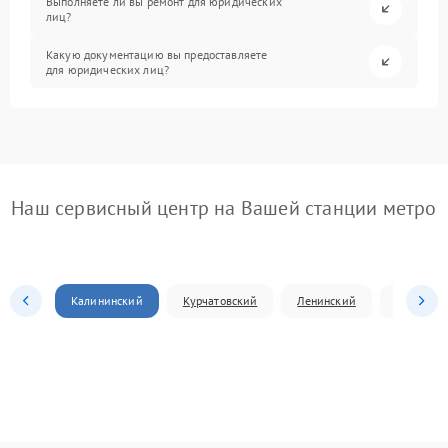
Выполняете ли вы ремонт для юридических
лиц?
Какую документацию вы предоставляете
для юридических лиц?
Наш сервисный центр на Вашей станции метро
Калининский
Курчатовский
Ленинский
Металлур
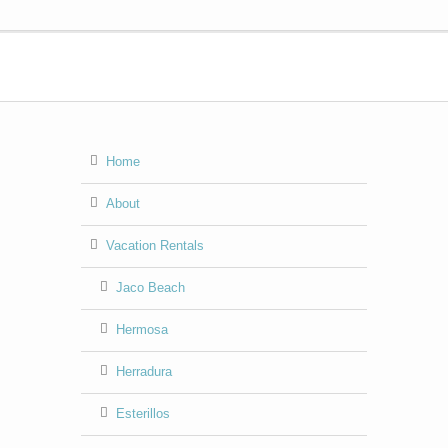
Home
About
Vacation Rentals
Jaco Beach
Hermosa
Herradura
Esterillos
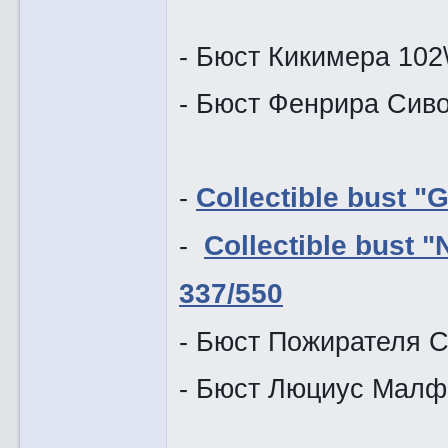
- Бюст Кикимера 102
- Бюст Фе
-
Collectible bust "
-
Collectible bust "
337/550
- Бюст Пожирателя С
- Бюст Люциус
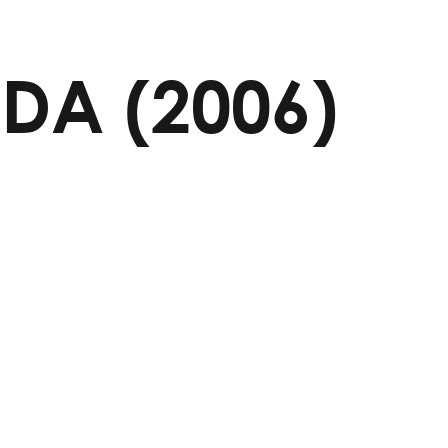
IDA (2006)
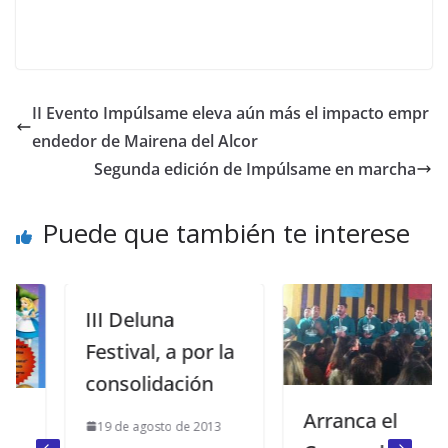
II Evento Impúlsame eleva aún más el impacto empr
endedor de Mairena del Alcor
Segunda edición de Impúlsame en marcha
Puede que también te interese
III Deluna
Festival, a por la
consolidación
Arranca el
19 de agosto de 2013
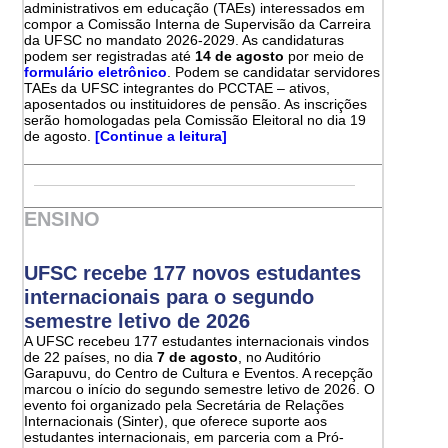
administrativos em educação (TAEs) interessados em
compor a Comissão Interna de Supervisão da Carreira
da UFSC no mandato 2026-2029. As candidaturas
podem ser registradas até
14 de agosto
por meio de
formulário eletrônico
. Podem se candidatar servidores
TAEs da UFSC integrantes do PCCTAE – ativos,
aposentados ou instituidores de pensão. As inscrições
serão homologadas pela Comissão Eleitoral no dia 19
de agosto.
[Continue a leitura]
ENSINO
UFSC recebe 177 novos estudantes
internacionais para o segundo
semestre letivo de 2026
A UFSC recebeu 177 estudantes internacionais vindos
de 22 países, no dia
7 de agosto
, no Auditório
Garapuvu, do Centro de Cultura e Eventos. A recepção
marcou o início do segundo semestre letivo de 2026. O
evento foi organizado pela Secretária de Relações
Internacionais (Sinter), que oferece suporte aos
estudantes internacionais, em parceria com a Pró-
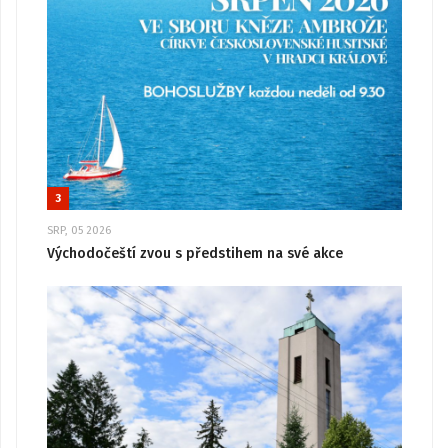
3
SRP, 05 2026
Východočeští zvou s předstihem na své akce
━━━━
Task item
Copy the listing word for word, from the line containing "- Бюст Кикимера 102" through the final line of the listing, both included. Leave the pictures out of your copy.

Response for this exercise
- Бюст Кикимера 102
- Бюст Фе
-
Collectible bust "
-
Collectible bust "
337/550
- Бюст Пожирателя С
- Бюст Люциус
IDA (2006)
II Evento Impúlsame eleva aún más el impacto empr
endedor de Mairena del Alcor
Segunda edición de Impúlsame en marcha
Puede que también te interese
III Deluna
Festival, a por la
consolidación
Arranca el
19 de agosto de 2013
administrativos em educação (TAEs) interessados em
compor a Comissão Interna de Supervisão da Carreira
da UFSC no mandato 2026-2029. As candidaturas
podem ser registradas até
14 de agosto
por meio de
formulário eletrônico
. Podem se candidatar servidores
TAEs da UFSC integrantes do PCCTAE – ativos,
aposentados ou instituidores de pensão. As inscrições
serão homologadas pela Comissão Eleitoral no dia 19
de agosto.
[Continue a leitura]
ENSINO
UFSC recebe 177 novos estudantes
internacionais para o segundo
semestre letivo de 2026
A UFSC recebeu 177 estudantes internacionais vindos
de 22 países, no dia
7 de agosto
, no Auditório
Garapuvu, do Centro de Cultura e Eventos. A recepção
marcou o início do segundo semestre letivo de 2026. O
evento foi organizado pela Secretária de Relações
Internacionais (Sinter), que oferece suporte aos
estudantes internacionais, em parceria com a Pró-
3
SRP, 05 2026
Východočeští zvou s předstihem na své akce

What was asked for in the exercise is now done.